Erol Katırcıoğlu
Siyaset ilginç bir alan. Toplum çıkarına, daha doğrusu çoğu zaman toplum çıkarına olduğu söylense de aslında belirli bir toplum kesiminin çıkarına yapılan bir faaliyet. İşler liberal demokrasilerde kolaydı. Toplum tek bir “vatandaş” kavramıyla özdeşleştirilirdi. Tıpkı klasik iktisatta “tüketici”, “üretici” kavramları gibi. Ama biz biliriz ki gerçek hayatta ne homojen vatandaşlar, ne homojen tüketiciler ve ne de homojen üreticiler var. O nedenle de liberal toplum paradigmasının bir alt düzeyine indiğimizde vatandaş denilen kitleler, aslında, zengin, fakir, işçi, işveren, Kürt, Türk, Ermeni gibi farklı kimlikler içinde nitelenebilecek kişilerden oluşuyor. Ama liberaller “kimlik” kavramından hoşlanmadıkları için bütün bu farklı unsurları “vatandaş” kavramı altında ele almayı yeğleyerek aslında onlardan kurtulmuş oluyorlar.

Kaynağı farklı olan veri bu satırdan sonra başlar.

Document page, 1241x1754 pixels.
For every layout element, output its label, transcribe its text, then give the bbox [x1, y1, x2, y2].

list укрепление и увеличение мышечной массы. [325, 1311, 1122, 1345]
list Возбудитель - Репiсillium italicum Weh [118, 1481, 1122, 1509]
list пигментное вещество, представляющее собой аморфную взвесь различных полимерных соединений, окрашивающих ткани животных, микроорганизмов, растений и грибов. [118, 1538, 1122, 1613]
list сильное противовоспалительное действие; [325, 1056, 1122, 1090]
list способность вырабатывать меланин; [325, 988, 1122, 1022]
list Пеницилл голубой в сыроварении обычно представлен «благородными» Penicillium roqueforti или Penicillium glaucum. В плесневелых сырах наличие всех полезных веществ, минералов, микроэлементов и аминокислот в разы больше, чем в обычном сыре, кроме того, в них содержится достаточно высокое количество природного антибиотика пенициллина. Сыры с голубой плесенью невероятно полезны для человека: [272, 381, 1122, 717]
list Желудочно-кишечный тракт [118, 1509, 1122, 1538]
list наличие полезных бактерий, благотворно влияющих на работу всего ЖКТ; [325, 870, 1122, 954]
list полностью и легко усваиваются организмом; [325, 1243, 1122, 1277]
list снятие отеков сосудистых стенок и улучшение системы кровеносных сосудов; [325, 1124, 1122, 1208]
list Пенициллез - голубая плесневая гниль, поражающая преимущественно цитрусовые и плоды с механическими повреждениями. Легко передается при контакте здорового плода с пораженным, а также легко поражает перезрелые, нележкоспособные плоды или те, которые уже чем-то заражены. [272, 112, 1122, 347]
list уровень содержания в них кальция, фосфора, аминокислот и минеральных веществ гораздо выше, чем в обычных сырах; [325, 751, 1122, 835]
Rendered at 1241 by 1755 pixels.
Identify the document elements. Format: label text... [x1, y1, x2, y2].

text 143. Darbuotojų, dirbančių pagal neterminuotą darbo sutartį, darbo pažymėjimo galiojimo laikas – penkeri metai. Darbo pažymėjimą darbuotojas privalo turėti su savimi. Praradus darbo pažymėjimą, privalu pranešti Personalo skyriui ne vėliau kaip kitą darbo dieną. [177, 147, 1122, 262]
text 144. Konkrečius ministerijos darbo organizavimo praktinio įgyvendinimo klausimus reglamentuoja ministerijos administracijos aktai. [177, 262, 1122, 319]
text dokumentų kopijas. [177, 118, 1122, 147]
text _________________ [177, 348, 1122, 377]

Peki ama toplum, konumları ve çıkarları bakımından farklı kimliklerden oluşuyorsa “vatandaşın çıkarları” derken aslında ne demek isteniyor dersiniz? Ekonomiden bir örnekle devam edelim, bütün siyasetçilerin ağzında enflasyon kötüdür lafı dolaşırken kim için kötüdür acaba diye sormak gerekmez mi? Sormamız gerekir çünkü enflasyon piyasa hiyerarşisinde üstte olan zenginleri daha zenginleştiren, alttaki sabit gelirleri, yani işçileri ve memurları ise daha da yoksullaştıran bir süreçtir. Dolayısıyla bakmayın siz çoğu siyasetçinin “enflasyon kötüdür” “ o bir canavardır” diyerek geniş halk kitlelerinin yanındaymış gibi durduklarına, aslında durdukları yer zenginlerin yanıdır.
Tıpkı bunun gibi liberal demokrasilerde farklı kesimlerin çıkarlarını temsil etseler bile bütün siyasi partiler de homojen yapılar olarak kabul görürler. Çünkü “siyasi partiler yasası” denilen yasa onları tek bir gömleğin içine sokar. Kendi kesimlerinin çıkarlarını korumak için örgütlenmiş insanlar, isteseler de istemeseler de bu gömleğin içine girmek zorunda kalırlar.
İdealleri için siyaset yapan insanlar bu gömleğin içine girince de aralarındaki ilişkiler de bir hiyerarşinin parçalarına ayrılırlar. Tıpkı ekonomide olduğu gibi “yukarıdakiler” ve “aşağılardakiler” oluşur. Sıradan bir partili olmakla, parti meclisi üyesi olmak farklılaşır, merkez yürütme kurulu üyesi olmak parti meclisi üyesi olmanın üzerinde konumlanır, yetkiler de farklılaşır vs.
Kapitalizm “güç” üzerine yükselir. Ama gücün görünür olmasını da istemez. Onun için iktisat bilimi gücün yokmuş gibi varsayıldığı bir bilim dalıdır. En azından son yıllara kadar böyleydi. Şimdi çeşitli araştırmacılar bu konuyu sorguluyorlar. Ekonomik sistem güç üzerine oturunca o sistemin diğer düzeyleri de bundan etkilenir. Örneğin siyaset alanı gibi.
İnsanoğlu Sümer medeniyetlerinden bu yana “güç”’ün peşinde koşuyor. Ne vakit kankardeşler topluluğu olarak yaşarken girdiği “medeniyet” hiyerarşisinde “kardeşlik” ve “yoldaşlığı” unutup sadece “vatandaş” oluyor, o zaman aslında “güçlünün” önünü açıyor.
Kardeşliğin, yoldaşlığın ve ortak yaşamın izleri yok oluyor. Oysa Marx iki yüzyıl önce böylesine bir yolun yeniden nasıl döşeneceğinin ipuçlarını vermişti.
Ama görünen o ki insanoğlunun direnişi hala sürüyor.